### Exercise details
Write the data below out again, unchanged.

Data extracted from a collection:
***

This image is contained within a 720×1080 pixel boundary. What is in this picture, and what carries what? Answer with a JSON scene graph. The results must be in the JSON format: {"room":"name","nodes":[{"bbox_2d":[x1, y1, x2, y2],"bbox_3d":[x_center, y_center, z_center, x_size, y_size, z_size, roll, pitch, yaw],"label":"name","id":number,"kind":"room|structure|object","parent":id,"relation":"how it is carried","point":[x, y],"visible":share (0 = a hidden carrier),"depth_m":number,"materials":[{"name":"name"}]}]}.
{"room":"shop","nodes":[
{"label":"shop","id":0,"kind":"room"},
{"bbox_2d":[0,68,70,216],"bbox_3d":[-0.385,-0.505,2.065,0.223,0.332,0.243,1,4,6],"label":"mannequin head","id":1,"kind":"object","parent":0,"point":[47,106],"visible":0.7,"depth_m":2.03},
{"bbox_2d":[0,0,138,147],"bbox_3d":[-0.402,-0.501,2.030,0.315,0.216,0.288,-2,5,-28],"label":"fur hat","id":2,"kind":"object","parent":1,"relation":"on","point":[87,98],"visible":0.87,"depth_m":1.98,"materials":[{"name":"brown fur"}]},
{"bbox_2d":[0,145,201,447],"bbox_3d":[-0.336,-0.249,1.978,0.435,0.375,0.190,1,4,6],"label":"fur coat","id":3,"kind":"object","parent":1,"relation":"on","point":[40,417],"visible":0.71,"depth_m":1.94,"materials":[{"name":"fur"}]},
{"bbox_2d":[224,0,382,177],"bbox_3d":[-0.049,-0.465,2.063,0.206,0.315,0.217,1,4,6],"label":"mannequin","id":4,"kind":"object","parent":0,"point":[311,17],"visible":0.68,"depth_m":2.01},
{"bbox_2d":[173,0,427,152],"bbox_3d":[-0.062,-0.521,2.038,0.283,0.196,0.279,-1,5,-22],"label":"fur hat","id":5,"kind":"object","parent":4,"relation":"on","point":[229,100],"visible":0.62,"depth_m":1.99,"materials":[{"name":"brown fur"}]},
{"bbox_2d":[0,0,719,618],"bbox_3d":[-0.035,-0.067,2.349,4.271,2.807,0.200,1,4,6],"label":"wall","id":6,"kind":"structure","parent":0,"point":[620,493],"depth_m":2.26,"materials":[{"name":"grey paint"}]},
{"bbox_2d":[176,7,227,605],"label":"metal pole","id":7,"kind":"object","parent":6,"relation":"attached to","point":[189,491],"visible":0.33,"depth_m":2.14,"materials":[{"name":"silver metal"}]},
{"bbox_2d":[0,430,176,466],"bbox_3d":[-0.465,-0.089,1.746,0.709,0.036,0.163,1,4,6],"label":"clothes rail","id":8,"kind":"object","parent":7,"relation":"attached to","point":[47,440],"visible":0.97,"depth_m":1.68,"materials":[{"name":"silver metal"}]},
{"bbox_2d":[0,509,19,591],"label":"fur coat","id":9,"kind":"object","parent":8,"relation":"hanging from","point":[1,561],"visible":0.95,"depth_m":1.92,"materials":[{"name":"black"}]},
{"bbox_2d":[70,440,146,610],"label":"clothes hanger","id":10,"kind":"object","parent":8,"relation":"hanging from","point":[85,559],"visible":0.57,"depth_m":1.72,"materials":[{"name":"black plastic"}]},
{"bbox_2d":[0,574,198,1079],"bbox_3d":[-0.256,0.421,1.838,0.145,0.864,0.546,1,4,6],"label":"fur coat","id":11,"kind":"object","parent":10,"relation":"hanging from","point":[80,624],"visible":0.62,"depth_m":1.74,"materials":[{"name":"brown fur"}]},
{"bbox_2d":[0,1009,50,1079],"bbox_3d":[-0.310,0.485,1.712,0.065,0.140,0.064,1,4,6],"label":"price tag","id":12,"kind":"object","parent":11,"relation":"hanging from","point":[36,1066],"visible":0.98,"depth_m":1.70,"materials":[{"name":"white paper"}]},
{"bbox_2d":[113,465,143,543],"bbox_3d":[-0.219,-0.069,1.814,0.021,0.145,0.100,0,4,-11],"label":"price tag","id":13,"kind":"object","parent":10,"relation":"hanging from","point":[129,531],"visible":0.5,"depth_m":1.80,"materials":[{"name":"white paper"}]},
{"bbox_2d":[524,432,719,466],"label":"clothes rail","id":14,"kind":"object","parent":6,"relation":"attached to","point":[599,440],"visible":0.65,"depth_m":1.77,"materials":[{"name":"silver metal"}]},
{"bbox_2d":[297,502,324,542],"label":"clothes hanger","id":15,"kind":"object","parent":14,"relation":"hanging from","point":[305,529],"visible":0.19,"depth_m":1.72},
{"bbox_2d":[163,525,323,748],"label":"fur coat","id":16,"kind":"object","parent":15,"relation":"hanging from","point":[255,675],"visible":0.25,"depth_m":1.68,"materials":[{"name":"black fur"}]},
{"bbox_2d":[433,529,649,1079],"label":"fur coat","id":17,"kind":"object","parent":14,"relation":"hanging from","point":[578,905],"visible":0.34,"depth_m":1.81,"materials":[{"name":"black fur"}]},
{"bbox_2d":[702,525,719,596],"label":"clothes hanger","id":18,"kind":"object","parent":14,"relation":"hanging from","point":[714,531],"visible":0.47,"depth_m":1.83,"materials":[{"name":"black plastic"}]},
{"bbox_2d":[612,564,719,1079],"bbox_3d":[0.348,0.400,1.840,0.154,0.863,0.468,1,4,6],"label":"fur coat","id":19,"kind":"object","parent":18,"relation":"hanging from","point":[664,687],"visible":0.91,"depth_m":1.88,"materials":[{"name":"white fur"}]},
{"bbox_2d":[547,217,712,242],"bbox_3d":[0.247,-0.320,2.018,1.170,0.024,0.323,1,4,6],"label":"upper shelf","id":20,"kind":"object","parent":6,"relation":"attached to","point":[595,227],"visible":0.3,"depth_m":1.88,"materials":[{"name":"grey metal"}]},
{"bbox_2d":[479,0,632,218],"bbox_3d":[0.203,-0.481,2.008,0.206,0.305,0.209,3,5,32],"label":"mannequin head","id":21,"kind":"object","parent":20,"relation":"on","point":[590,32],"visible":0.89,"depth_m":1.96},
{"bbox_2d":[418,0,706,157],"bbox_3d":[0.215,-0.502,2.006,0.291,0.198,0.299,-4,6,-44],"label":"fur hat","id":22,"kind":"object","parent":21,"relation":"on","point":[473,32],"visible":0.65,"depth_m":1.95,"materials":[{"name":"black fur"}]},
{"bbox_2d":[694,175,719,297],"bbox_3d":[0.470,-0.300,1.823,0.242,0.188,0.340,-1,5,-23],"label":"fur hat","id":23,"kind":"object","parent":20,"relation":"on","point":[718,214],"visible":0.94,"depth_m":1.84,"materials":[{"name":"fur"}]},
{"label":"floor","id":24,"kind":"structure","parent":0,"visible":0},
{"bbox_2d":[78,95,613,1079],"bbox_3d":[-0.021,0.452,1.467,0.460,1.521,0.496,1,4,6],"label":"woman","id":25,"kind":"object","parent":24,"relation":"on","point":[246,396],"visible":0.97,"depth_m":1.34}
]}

***

### Final answer
This image is contained within a 720×1080 pixel boundary. What is in this picture, and what carries what? Answer with a JSON scene graph. The results must be in the JSON format: {"room":"name","nodes":[{"bbox_2d":[x1, y1, x2, y2],"bbox_3d":[x_center, y_center, z_center, x_size, y_size, z_size, roll, pitch, yaw],"label":"name","id":number,"kind":"room|structure|object","parent":id,"relation":"how it is carried","point":[x, y],"visible":share (0 = a hidden carrier),"depth_m":number,"materials":[{"name":"name"}]}]}.
{"room":"shop","nodes":[
{"label":"shop","id":0,"kind":"room"},
{"bbox_2d":[0,68,70,216],"bbox_3d":[-0.385,-0.505,2.065,0.223,0.332,0.243,1,4,6],"label":"mannequin head","id":1,"kind":"object","parent":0,"point":[47,106],"visible":0.7,"depth_m":2.03},
{"bbox_2d":[0,0,138,147],"bbox_3d":[-0.402,-0.501,2.030,0.315,0.216,0.288,-2,5,-28],"label":"fur hat","id":2,"kind":"object","parent":1,"relation":"on","point":[87,98],"visible":0.87,"depth_m":1.98,"materials":[{"name":"brown fur"}]},
{"bbox_2d":[0,145,201,447],"bbox_3d":[-0.336,-0.249,1.978,0.435,0.375,0.190,1,4,6],"label":"fur coat","id":3,"kind":"object","parent":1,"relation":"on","point":[40,417],"visible":0.71,"depth_m":1.94,"materials":[{"name":"fur"}]},
{"bbox_2d":[224,0,382,177],"bbox_3d":[-0.049,-0.465,2.063,0.206,0.315,0.217,1,4,6],"label":"mannequin","id":4,"kind":"object","parent":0,"point":[311,17],"visible":0.68,"depth_m":2.01},
{"bbox_2d":[173,0,427,152],"bbox_3d":[-0.062,-0.521,2.038,0.283,0.196,0.279,-1,5,-22],"label":"fur hat","id":5,"kind":"object","parent":4,"relation":"on","point":[229,100],"visible":0.62,"depth_m":1.99,"materials":[{"name":"brown fur"}]},
{"bbox_2d":[0,0,719,618],"bbox_3d":[-0.035,-0.067,2.349,4.271,2.807,0.200,1,4,6],"label":"wall","id":6,"kind":"structure","parent":0,"point":[620,493],"depth_m":2.26,"materials":[{"name":"grey paint"}]},
{"bbox_2d":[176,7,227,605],"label":"metal pole","id":7,"kind":"object","parent":6,"relation":"attached to","point":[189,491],"visible":0.33,"depth_m":2.14,"materials":[{"name":"silver metal"}]},
{"bbox_2d":[0,430,176,466],"bbox_3d":[-0.465,-0.089,1.746,0.709,0.036,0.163,1,4,6],"label":"clothes rail","id":8,"kind":"object","parent":7,"relation":"attached to","point":[47,440],"visible":0.97,"depth_m":1.68,"materials":[{"name":"silver metal"}]},
{"bbox_2d":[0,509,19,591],"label":"fur coat","id":9,"kind":"object","parent":8,"relation":"hanging from","point":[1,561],"visible":0.95,"depth_m":1.92,"materials":[{"name":"black"}]},
{"bbox_2d":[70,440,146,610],"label":"clothes hanger","id":10,"kind":"object","parent":8,"relation":"hanging from","point":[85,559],"visible":0.57,"depth_m":1.72,"materials":[{"name":"black plastic"}]},
{"bbox_2d":[0,574,198,1079],"bbox_3d":[-0.256,0.421,1.838,0.145,0.864,0.546,1,4,6],"label":"fur coat","id":11,"kind":"object","parent":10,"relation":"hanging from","point":[80,624],"visible":0.62,"depth_m":1.74,"materials":[{"name":"brown fur"}]},
{"bbox_2d":[0,1009,50,1079],"bbox_3d":[-0.310,0.485,1.712,0.065,0.140,0.064,1,4,6],"label":"price tag","id":12,"kind":"object","parent":11,"relation":"hanging from","point":[36,1066],"visible":0.98,"depth_m":1.70,"materials":[{"name":"white paper"}]},
{"bbox_2d":[113,465,143,543],"bbox_3d":[-0.219,-0.069,1.814,0.021,0.145,0.100,0,4,-11],"label":"price tag","id":13,"kind":"object","parent":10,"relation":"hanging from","point":[129,531],"visible":0.5,"depth_m":1.80,"materials":[{"name":"white paper"}]},
{"bbox_2d":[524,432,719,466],"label":"clothes rail","id":14,"kind":"object","parent":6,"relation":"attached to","point":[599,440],"visible":0.65,"depth_m":1.77,"materials":[{"name":"silver metal"}]},
{"bbox_2d":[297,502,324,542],"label":"clothes hanger","id":15,"kind":"object","parent":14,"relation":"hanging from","point":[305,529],"visible":0.19,"depth_m":1.72},
{"bbox_2d":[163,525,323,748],"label":"fur coat","id":16,"kind":"object","parent":15,"relation":"hanging from","point":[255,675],"visible":0.25,"depth_m":1.68,"materials":[{"name":"black fur"}]},
{"bbox_2d":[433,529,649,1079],"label":"fur coat","id":17,"kind":"object","parent":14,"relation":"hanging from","point":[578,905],"visible":0.34,"depth_m":1.81,"materials":[{"name":"black fur"}]},
{"bbox_2d":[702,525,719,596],"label":"clothes hanger","id":18,"kind":"object","parent":14,"relation":"hanging from","point":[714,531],"visible":0.47,"depth_m":1.83,"materials":[{"name":"black plastic"}]},
{"bbox_2d":[612,564,719,1079],"bbox_3d":[0.348,0.400,1.840,0.154,0.863,0.468,1,4,6],"label":"fur coat","id":19,"kind":"object","parent":18,"relation":"hanging from","point":[664,687],"visible":0.91,"depth_m":1.88,"materials":[{"name":"white fur"}]},
{"bbox_2d":[547,217,712,242],"bbox_3d":[0.247,-0.320,2.018,1.170,0.024,0.323,1,4,6],"label":"upper shelf","id":20,"kind":"object","parent":6,"relation":"attached to","point":[595,227],"visible":0.3,"depth_m":1.88,"materials":[{"name":"grey metal"}]},
{"bbox_2d":[479,0,632,218],"bbox_3d":[0.203,-0.481,2.008,0.206,0.305,0.209,3,5,32],"label":"mannequin head","id":21,"kind":"object","parent":20,"relation":"on","point":[590,32],"visible":0.89,"depth_m":1.96},
{"bbox_2d":[418,0,706,157],"bbox_3d":[0.215,-0.502,2.006,0.291,0.198,0.299,-4,6,-44],"label":"fur hat","id":22,"kind":"object","parent":21,"relation":"on","point":[473,32],"visible":0.65,"depth_m":1.95,"materials":[{"name":"black fur"}]},
{"bbox_2d":[694,175,719,297],"bbox_3d":[0.470,-0.300,1.823,0.242,0.188,0.340,-1,5,-23],"label":"fur hat","id":23,"kind":"object","parent":20,"relation":"on","point":[718,214],"visible":0.94,"depth_m":1.84,"materials":[{"name":"fur"}]},
{"label":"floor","id":24,"kind":"structure","parent":0,"visible":0},
{"bbox_2d":[78,95,613,1079],"bbox_3d":[-0.021,0.452,1.467,0.460,1.521,0.496,1,4,6],"label":"woman","id":25,"kind":"object","parent":24,"relation":"on","point":[246,396],"visible":0.97,"depth_m":1.34}
]}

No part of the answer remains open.